Wednesday, March 4, 2015

How Has Your Background Influenced the Stories You Want to Tell?

           

            I grew up in a small farming town in Ohio. No one had a lot of money, but we didn’t need a lot. If someone had shown up to school with a Gucci bag, we wouldn’t have understood that this was a status symbol and that we were meant to feel inadequate; we would have asked, “Why does your bag have Gs all over it and why are some of the Gs backwards?”

I’m a country girl; I want to tell stories about people loving one another without pretension, families finding peace in simplicity, and children creating entire worlds with their imaginations.  

            My junior year of high school, I was an exchange student in southern Brazil. When I arrived, I couldn’t speak the language and didn’t understand the culture. I’d never felt lonelier or more out of place in my life, and it seemed hopeless to try to fit in.

However, a year later, I didn’t want to go back home to the United States. I’d learned to speak Portuguese through immersion, and I’d created a new life for myself.

I’m a high school exchange student; I want to tell stories about loneliness, being the outsider, culture shock, adapting to new worlds, and discovering inner strength through hardship.

              After graduating from college, I drove alone across the country and started stripping at Spearmint Rhino, the best “gentleman’s club” in Las Vegas. Stripping wasn’t as wacky of a decision as it may seem; it solved my problem of how to find the time and money to write and gave me a fascinating topic to research.

I’m a Las Vegas stripper; I want to tell stories about strong independent women, human sexuality, sex work, persuasion and manipulation, mental illness and abuse, income inequality, capitalism and the world’s wealthiest men. I want to tell stories about the sacrifices people make for a chance to achieve the ever-elusive American Dream - to learn if what I’ve gained can ever make up for what I sold…

               I spent my first two months’ stripping money to attend a month-long yoga instructor training in Costa Rica. Becoming a yoga instructor was the best decision I’ve ever made. For over two years in Las Vegas, I taught yoga and wrote during the week. I published a comedy memoir about those years called The Yoga Stripper - it’s available on Amazon.

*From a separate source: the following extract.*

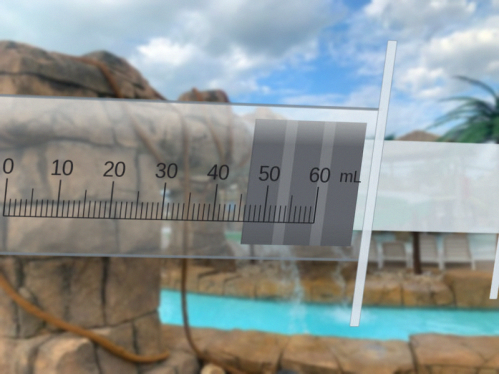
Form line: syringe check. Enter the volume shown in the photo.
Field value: 46 mL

I’m a yoga instructor; I want to tell stories about spirituality, oneness, discipline, self-acceptance, self-knowledge and self-reverence.


Yoga has taught me that whatever stories I tell, whatever I accomplish in my short time here, whether this writing competition decides I’m special and picks me… or not… it doesn’t matter. There’s nothing outside of myself that could ever complete me; I’m already whole.